Iranian President Hassan Rouhani has launched a public relations blitz. Two weeks ago, he sent Jews a Rosh Hashanah greeting from his Twitter account. In the past few days, while in the United States, he has tried to convince the international community that he is a moderate and a breath of fresh air compared to his clownish yet thuggish predecessor, Mahmud Ahmadinejad.
In a flurry of speeches and interviews designed to sway public opinion in favor of Iran, a country that is increasingly isolated due to its ominous nuclear program, he touched on a number of topics, including the Holocaust.
Judging by his comments, Rouhani, formerly a close aide of Iran’s supreme leader, Ayatollah Ali Khamenei, left a decidedly mixed message, giving pause to optimists who have faith in his ability to alter the status quo.
Interviewed on CNN, he was asked whether he shared Ahmadinejad’s belief that the Holocaust was little more than a myth. In Farsi, he replied disengenuously, “I am not a historian, and when it comes to speaking about the dimensions of the Holocaust it is the historians that should reflect.”
Does one have to be a historian to acknowledge the Holocaust? Rouhani could easily have said that the Holocaust is an indisputable fact, like World War II or the Boer War, and thereby have distanced himself from Ahmadinejad’s disgusting Holocaust denial. Instead, he left the tacit impression that the Holocaust may have been a fabricated event.
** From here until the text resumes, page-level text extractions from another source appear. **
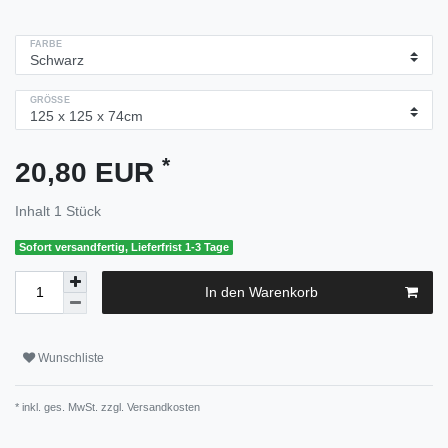
FARBE
GRÖSSE
*
20,80 EUR
Inhalt
1
Stück
Sofort versandfertig, Lieferfrist 1-3 Tage
In den Warenkorb
Wunschliste
* inkl. ges. MwSt. zzgl.
Versandkosten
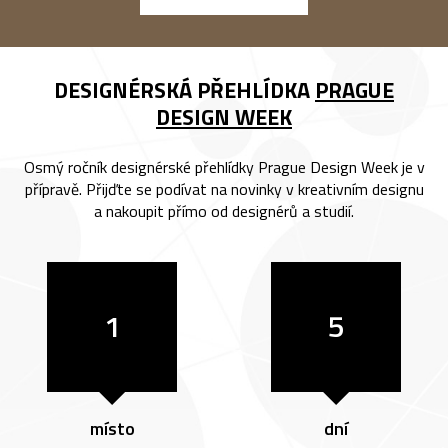
DESIGNÉRSKÁ PŘEHLÍDKA
PRAGUE
DESIGN WEEK
Osmý ročník designérské přehlídky Prague Design Week je v
přípravě. Přijďte se podívat na novinky v kreativním designu
a nakoupit přímo od designérů a studií.
1
5
místo
dní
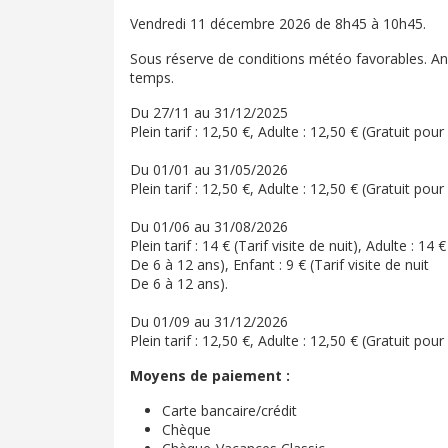
Vendredi 11 décembre 2026 de 8h45 à 10h45.
Sous réserve de conditions météo favorables. A
temps.
Du 27/11 au 31/12/2025
Plein tarif : 12,50 €, Adulte : 12,50 € (Gratuit pou
Du 01/01 au 31/05/2026
Plein tarif : 12,50 €, Adulte : 12,50 € (Gratuit pou
Du 01/06 au 31/08/2026
Plein tarif : 14 € (Tarif visite de nuit), Adulte : 14 €
De 6 à 12 ans), Enfant : 9 € (Tarif visite de nuit
De 6 à 12 ans).
Du 01/09 au 31/12/2026
Plein tarif : 12,50 €, Adulte : 12,50 € (Gratuit pou
Moyens de paiement :
Carte bancaire/crédit
Chèque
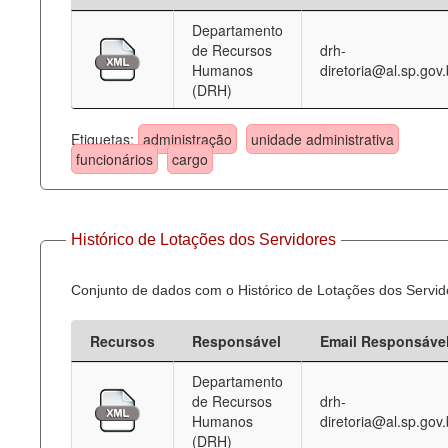
Departamento
Deputados Estaduais
de Recursos
drh-
Humanos
diretoria@al.sp.gov.
Administração
(DRH)
Legislação
Etiquetas:
administração
unidade administrativa
Agenda
funcionários
cargo
Perguntas frequentes
Contato
Histórico de Lotações dos Servidores
Conjunto de dados com o Histórico de Lotações dos Servid
Recursos
Responsável
Email Responsáve
Departamento
de Recursos
drh-
Humanos
diretoria@al.sp.gov.
(DRH)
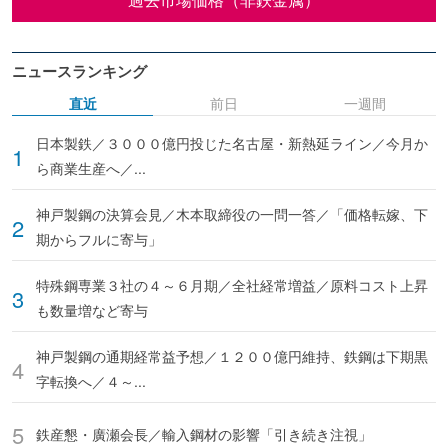
ニュースランキング
直近
前日
一週間
日本製鉄／３０００億円投じた名古屋・新熱延ライン／今月か
ら商業生産へ／...
神戸製鋼の決算会見／木本取締役の一問一答／「価格転嫁、下
期からフルに寄与」
特殊鋼専業３社の４～６月期／全社経常増益／原料コスト上昇
も数量増など寄与
神戸製鋼の通期経常益予想／１２００億円維持、鉄鋼は下期黒
字転換へ／４～...
鉄産懇・廣瀬会長／輸入鋼材の影響「引き続き注視」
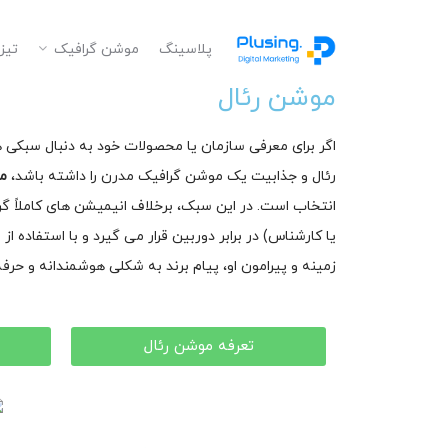
پلاسینگ
موشن گرافیک
تیزر
موشن رئال
اگر برای معرفی سازمان یا محصولات خود به دنبال سبکی ه
رئال و جذابیت یک موشن گرافیک مدرن را داشته باشد،
مو
انتخاب است. در این سبک، برخلاف انیمیشن های کاملاً 
یا کارشناس) در برابر دوربین قرار می گیرد و با استفاده ا
زمینه و پیرامون او، پیام برند به شکلی هوشمندانه و حرف
تعرفه موشن رئال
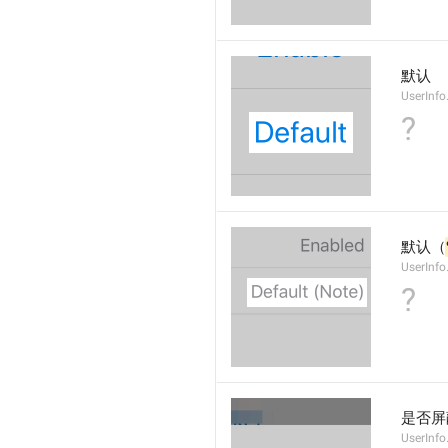
默认
UserInfo
?
默认（
UserInfo
?
是否屏
UserInfo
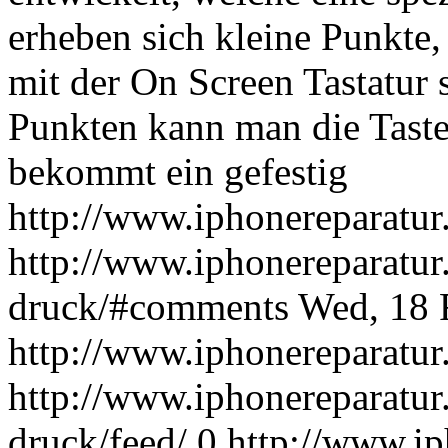
erheben sich kleine Punkte
mit der On Screen Tastatur
Punkten kann man die Taste
bekommt ein gefestig
http://www.iphonereparatur.
http://www.iphonereparatur.i
druck/#comments
Wed, 18 
http://www.iphonereparatur
http://www.iphonereparatur.i
druck/feed/
0
http://www.ip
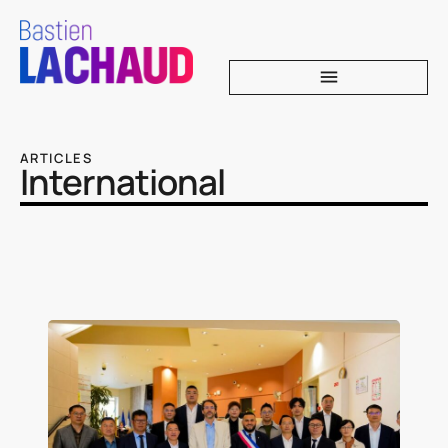
ARTICLES
International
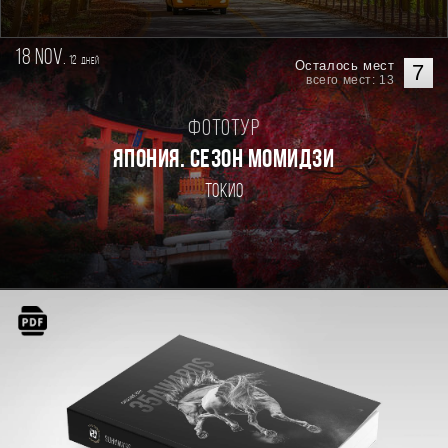
18 nov.
12
дней
Осталось мест
7
всего мест: 13
Фототур
ЯПОНИЯ. СЕЗОН МОМИДЗИ
Токио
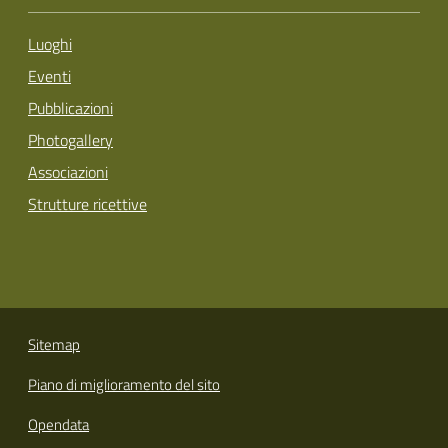
Luoghi
Eventi
Pubblicazioni
Photogallery
Associazioni
Strutture ricettive
Sitemap
Piano di miglioramento del sito
Opendata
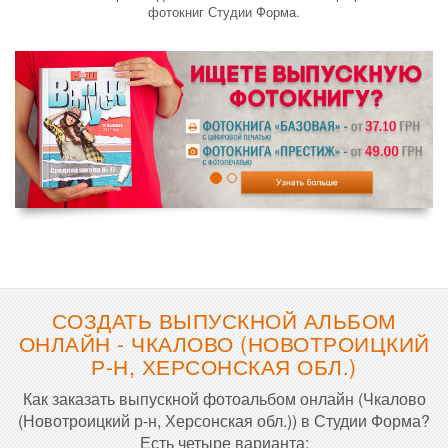
фотокниг Студии Форма.
СОЗДАТЬ ВЫПУСКНОЙ АЛЬБОМ
ОНЛАЙН - ЧКАЛОВО (НОВОТРОИЦКИЙ
Р-Н, ХЕРСОНСКАЯ ОБЛ.)
Как заказать выпускной фотоальбом онлайн (Чкалово
(Новотроицкий р-н, Херсонская обл.)) в Студии Форма?
Есть четыре варианта:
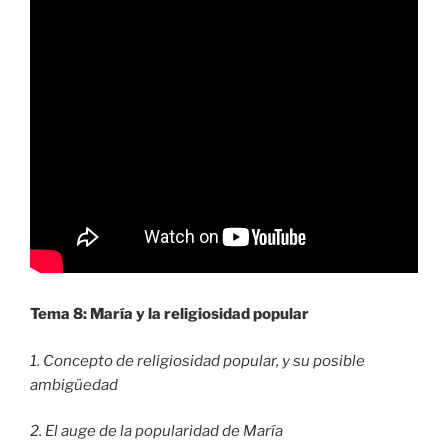
Tema 8: María y la religiosidad popular
1. Concepto de religiosidad popular, y su posible
ambigüedad
2. El auge de la popularidad de María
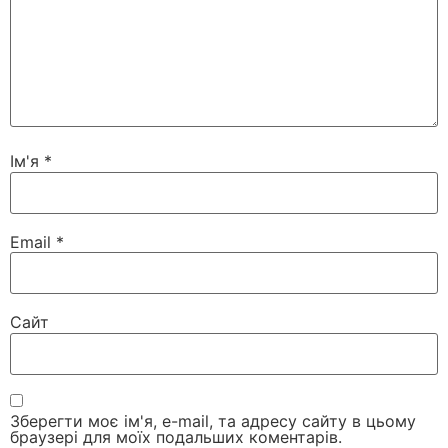
Ім'я
*
Email
*
Сайт
Зберегти моє ім'я, e-mail, та адресу сайту в цьому
браузері для моїх подальших коментарів.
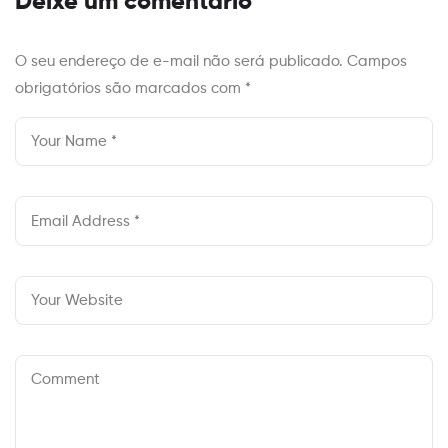
Deixe um comentário
O seu endereço de e-mail não será publicado.
Campos
obrigatórios são marcados com
*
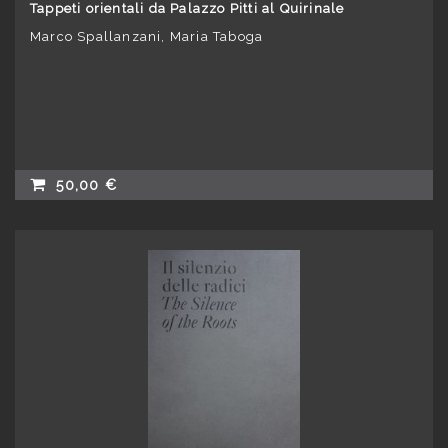
Tappeti orientali da Palazzo Pitti al Quirinale
Marco Spallanzani, Maria Taboga
50,00 €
But even as he diminished its historical significance, Rouhani condemned the Holocaust as a “reprehensible” and “condemnable” crime against humanity. This prompted a rebuttal from the semi-official Fars news agency, which is linked to hardliners in Iran’s government as well as to the Islamic Revolutionary Guards Corps. According to Fars, Rouhani had never mentioned the word “reprehensible” to describe the Holocaust.
Fars’ commentary muddied the waters, undercutting Rouhani’s sincerity and, perhaps, underscoring the power struggle that pits moderates against radicals in Iran today.
Apparently responding to Fars, Rouhani declared, “We condemn the crimes by the Nazis during World War II.” He added that the war had claimed many victims, including “a group of Jewish people.”
A group? Since when can six million Jewish victims of the Holocaust be cavalierly reduced to a “group”? To be charitable, Rouhani’s translator may have used the wrong word. But if his translation from Farsi to English was accurate, Rouhani was insultingly pouring salt on an open wound.
To no one’s surprise, Rouhani politicized the Holocaust by associating it with the Arab-Israeli conflict. In a reference to the displacement of Palestinian Arabs from their ancestral home in what is now Israel, a nation whose very existence Iran categorically rejects, Rouhani said the Palestinians should not have had “to pay for (Nazi) crimes.”
By conflating the Holocaust with Israel’s struggle with the Palestinians, Rouhani leaves the suggestion that relatively little has changed since the Ahmadinejad era.
Israeli Prime Minister Benjamin Netanyahu may have been correct when he called Rouhani a wolf in sheep’s clothing.